Whole animal cloning is a process that involves creating an exact genetic copy of an organism. This technique has been successfully used in various species, including mammals, to produce genetically identical individuals. The principle behind whole animal cloning lies in the ability of a single cell to develop into a complete organism. 

Principle of Whole Animal Cloning

• Genetic Copy Creation
  
  • Whole animal cloning aims to produce an organism genetically identical to the donor animal.
  • This process involves creating a clone with the same DNA sequence, ensuring all genetic characteristics are preserved.
• Somatic Cell Nuclear Transfer (SCNT)
  
  • The primary technique for whole animal cloning is SCNT, where the nucleus of a somatic (body) cell is transferred to an enucleated egg cell.
  • This method bypasses the need for sexual reproduction and creates an embryo genetically identical to the donor.
• Reprogramming of DNA
  
  • The DNA of the donor somatic cell is reprogrammed in the egg environment, which restores its developmental potential.
  • This reprogramming enables the somatic cell to initiate embryo development and differentiate into various tissues and organs.
• Embryonic Development Process
  
  • The newly formed zygote undergoes normal embryonic development stages, eventually developing into a clone of the donor animal.
  • The clone undergoes identical processes of cellular differentiation and organ formation as a naturally fertilized embryo.
• Role of Epigenetic Factors
  
  • Although the DNA sequence remains the same, epigenetic factors (modifications on DNA that affect gene expression) play a role in the development and differentiation of cloned embryos.
  • These factors can affect the expression of certain genes, which may impact the clone's physical and physiological characteristics.

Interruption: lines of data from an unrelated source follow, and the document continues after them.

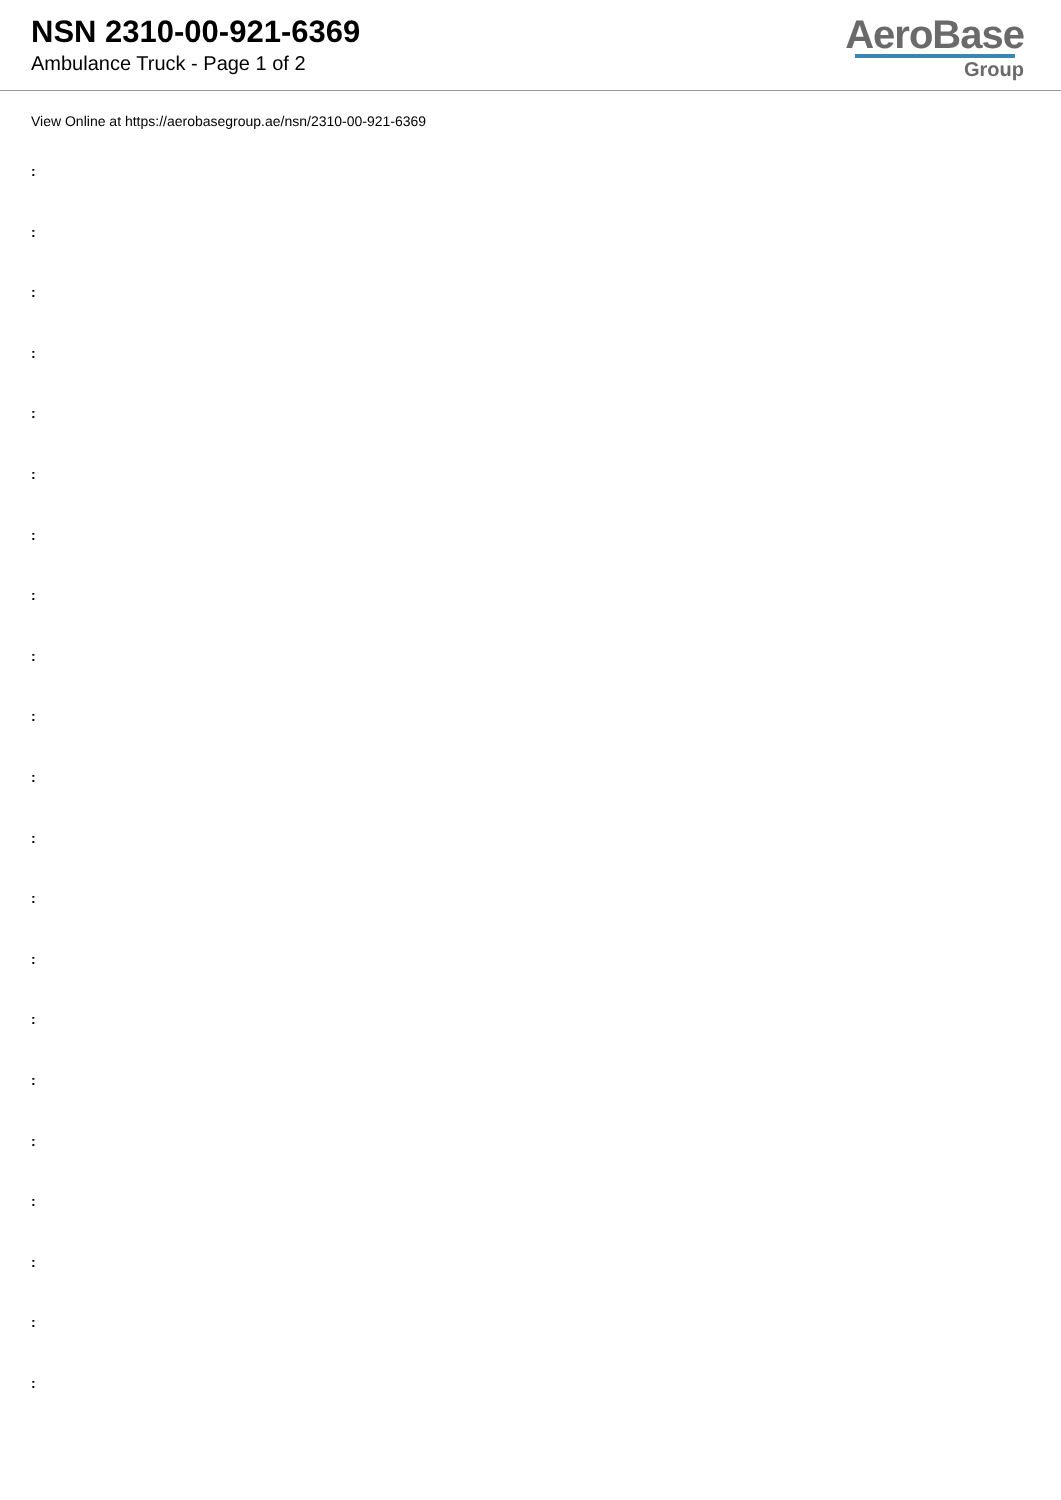NSN 2310-00-921-6369
Ambulance Truck - Page 1 of 2
AeroBase
Group
View Online at https://aerobasegroup.ae/nsn/2310-00-921-6369
:
:
:
:
:
:
:
:
:
:
:
:
:
:
:
:
:
:
:
:
: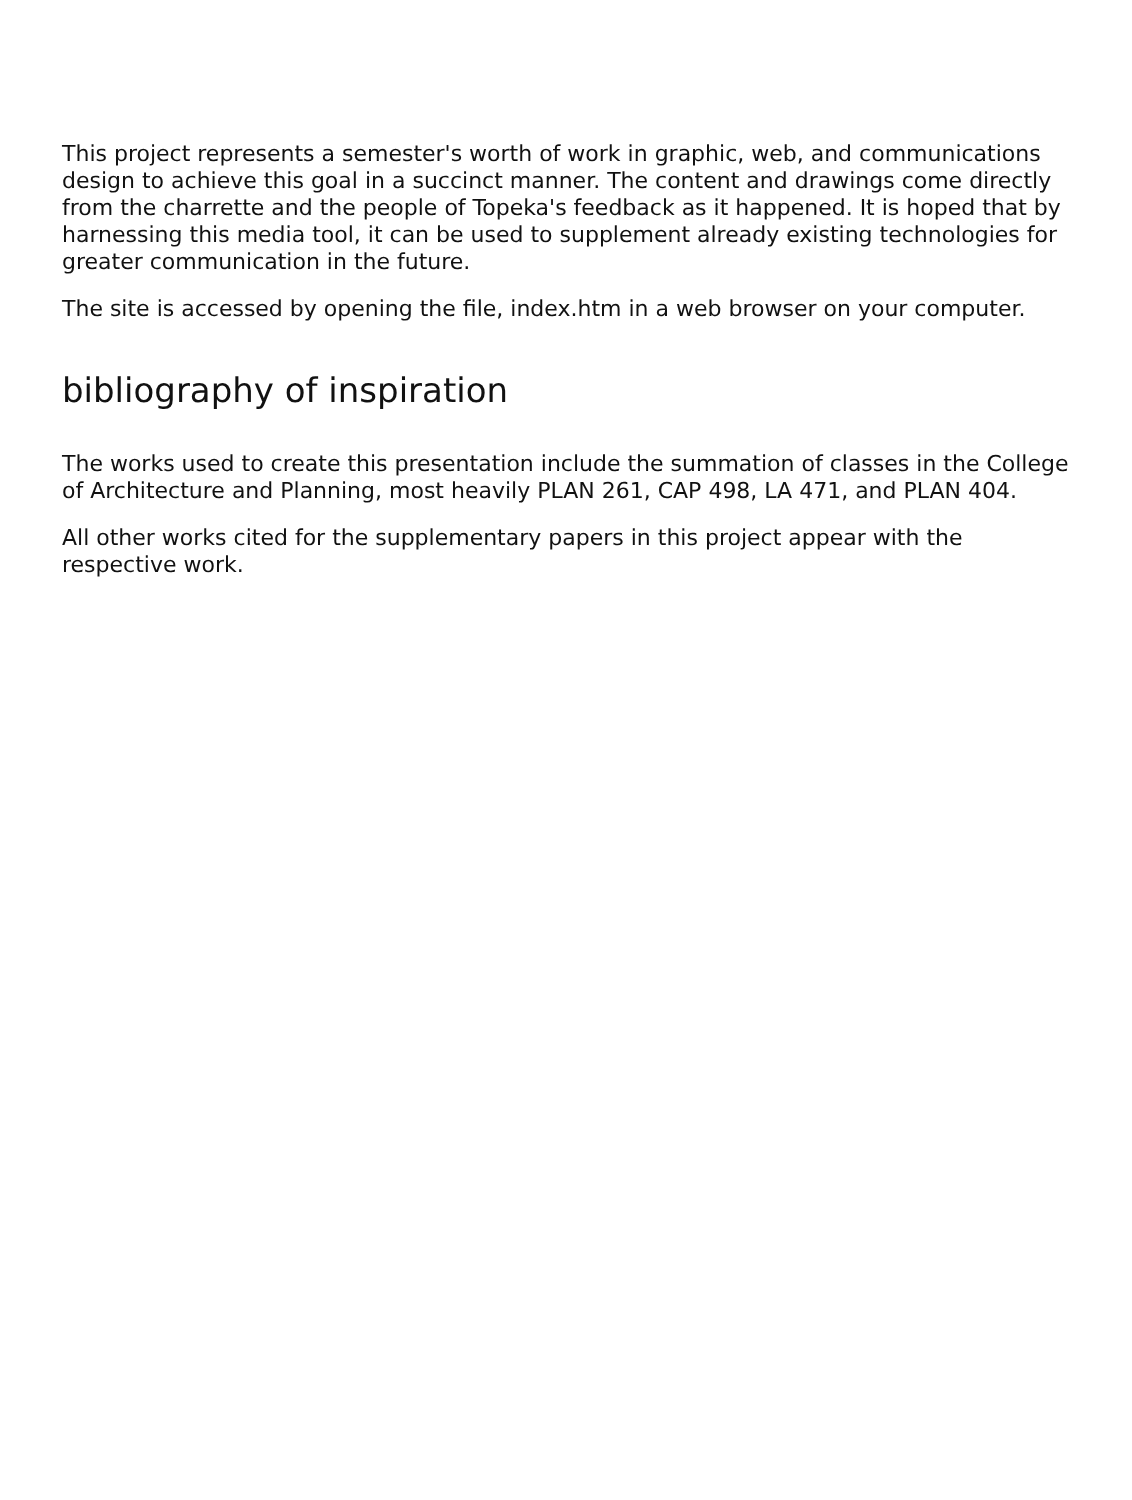This project represents a semester's worth of work in graphic, web, and communications design to achieve this goal in a succinct manner. The content and drawings come directly from the charrette and the people of Topeka's feedback as it happened. It is hoped that by harnessing this media tool, it can be used to supplement already existing technologies for greater communication in the future.
The site is accessed by opening the file, index.htm in a web browser on your computer.
bibliography of inspiration
The works used to create this presentation include the summation of classes in the College of Architecture and Planning, most heavily PLAN 261, CAP 498, LA 471, and PLAN 404.
All other works cited for the supplementary papers in this project appear with the respective work.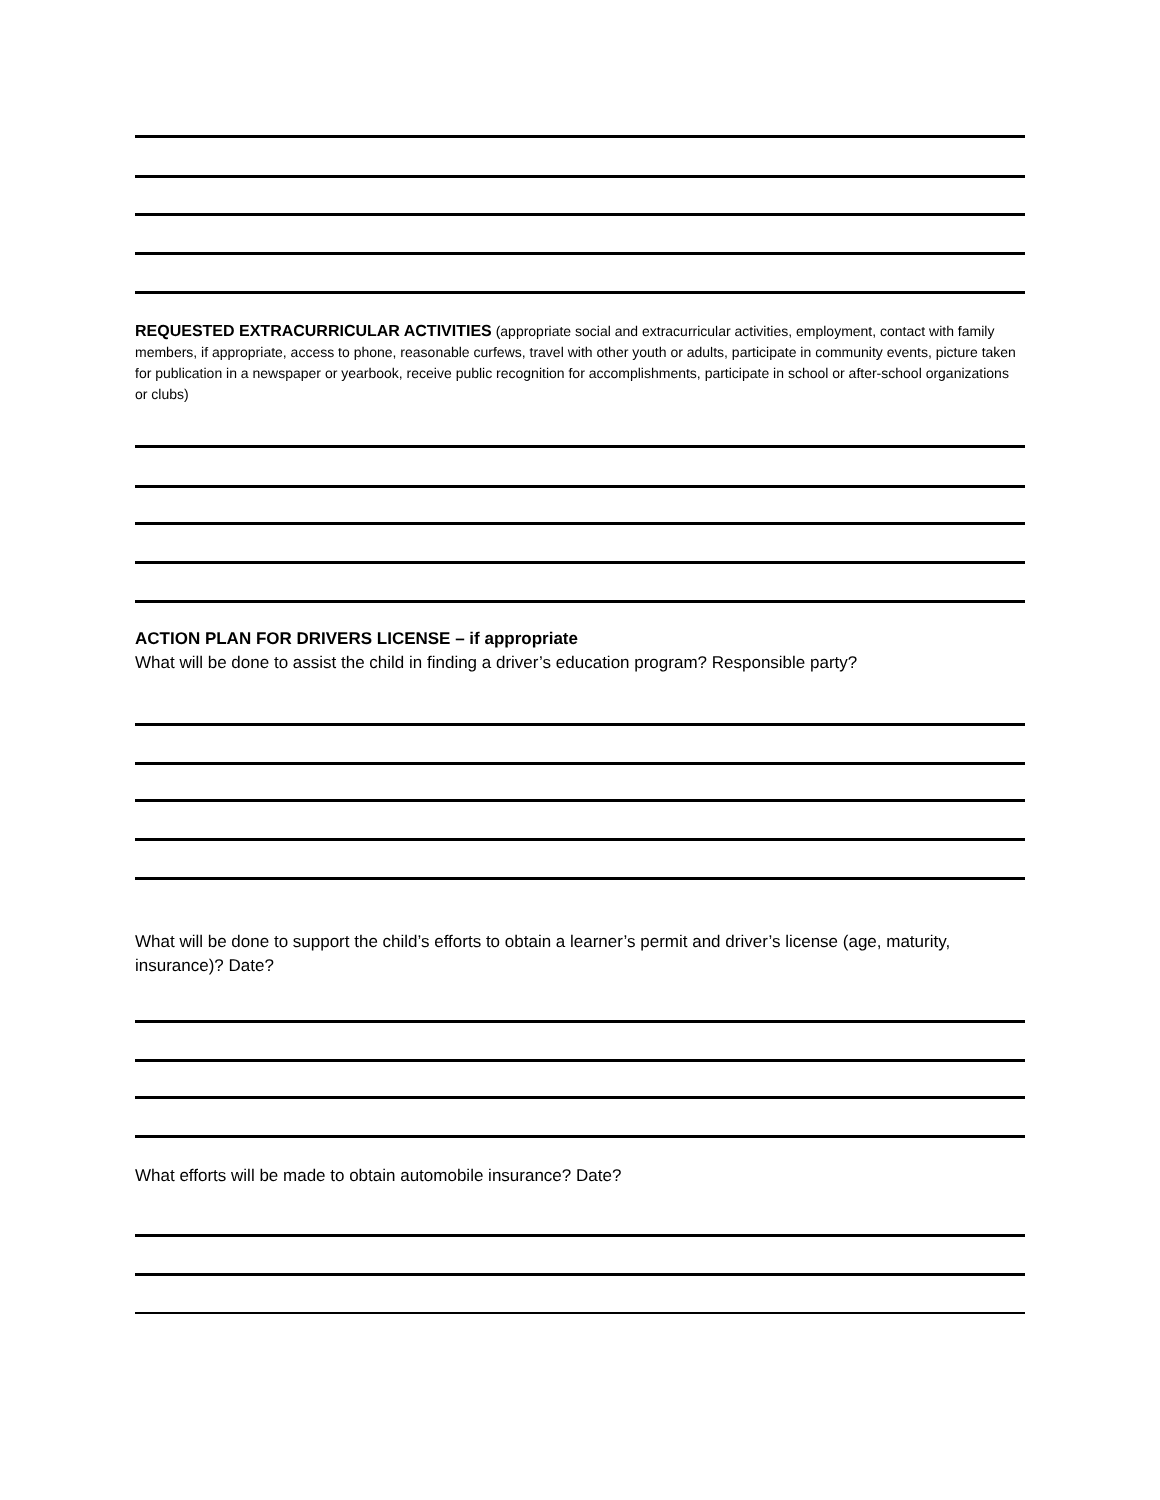REQUESTED EXTRACURRICULAR ACTIVITIES (appropriate social and extracurricular activities, employment, contact with family members, if appropriate, access to phone, reasonable curfews, travel with other youth or adults, participate in community events, picture taken for publication in a newspaper or yearbook, receive public recognition for accomplishments, participate in school or after-school organizations or clubs)
ACTION PLAN FOR DRIVERS LICENSE – if appropriate
What will be done to assist the child in finding a driver’s education program? Responsible party?
What will be done to support the child’s efforts to obtain a learner’s permit and driver’s license (age, maturity, insurance)? Date?
What efforts will be made to obtain automobile insurance? Date?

Method of Whole Animal Cloning

• Somatic Cell Collection
  
  • A somatic cell, usually from the skin or another easily accessible tissue, is collected from the donor animal.
  • This cell contains the complete set of chromosomes with the genetic information needed for cloning.
• Enucleation of Egg Cell
  
  • An egg cell is harvested from a female animal and its nucleus is removed, leaving behind an enucleated cell.
  • This enucleated egg will serve as the recipient for the donor DNA.
• Nuclear Transfer
  
  • The nucleus from the donor somatic cell is inserted into the enucleated egg cell.
  • The egg, now containing the donor's DNA, is stimulated (often with electric pulses) to begin dividing as a fertilized egg would.
• Embryo Culture and Development
  
  • The egg begins dividing and develops into an embryo in a lab setting.
  • Once it reaches a certain developmental stage, it is ready to be implanted.
• Implantation into Surrogate Mother
  
  • The developing embryo is implanted into the uterus of a surrogate mother for gestation.
  • The surrogate carries the embryo to term, and the cloned animal is born, genetically identical to the donor.

Conclusion

Whole animal cloning has revolutionized the field of genetics and has opened up new possibilities for research and conservation efforts. Despite the ethical concerns surrounding cloning, this technique has the potential to make significant contributions to the field of zoology and beyond.